### Material for this exercise:
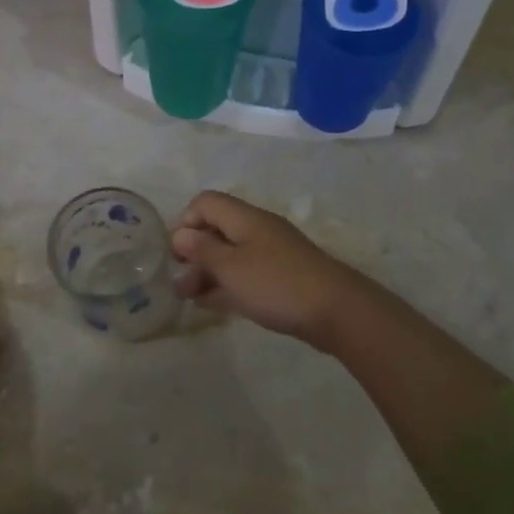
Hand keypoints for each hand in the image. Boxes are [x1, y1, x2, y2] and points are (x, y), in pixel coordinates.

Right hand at [170, 190, 395, 352]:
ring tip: (189, 298)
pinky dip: (226, 284)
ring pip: (230, 255)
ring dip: (207, 272)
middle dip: (194, 252)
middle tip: (179, 281)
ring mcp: (271, 254)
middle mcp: (257, 230)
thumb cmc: (276, 284)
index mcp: (245, 218)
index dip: (186, 222)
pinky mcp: (281, 277)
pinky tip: (212, 304)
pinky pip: (245, 274)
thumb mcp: (231, 268)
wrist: (336, 311)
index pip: (206, 202)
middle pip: (217, 229)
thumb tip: (180, 234)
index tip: (177, 254)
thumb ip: (202, 250)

### Assigned task:
For this exercise, repeat exactly the lines of the data above from the one with "ring dip: (207, 272)" down to the one with "thumb mcp: (231, 268)", both end lines included.

### Output of the exercise:
ring dip: (207, 272)
middle dip: (194, 252)
middle tip: (179, 281)
ring mcp: (271, 254)
middle mcp: (257, 230)
thumb cmc: (276, 284)
index mcp: (245, 218)
index dip: (186, 222)
pinky mcp: (281, 277)
pinky tip: (212, 304)
pinky pip: (245, 274)
thumb mcp: (231, 268)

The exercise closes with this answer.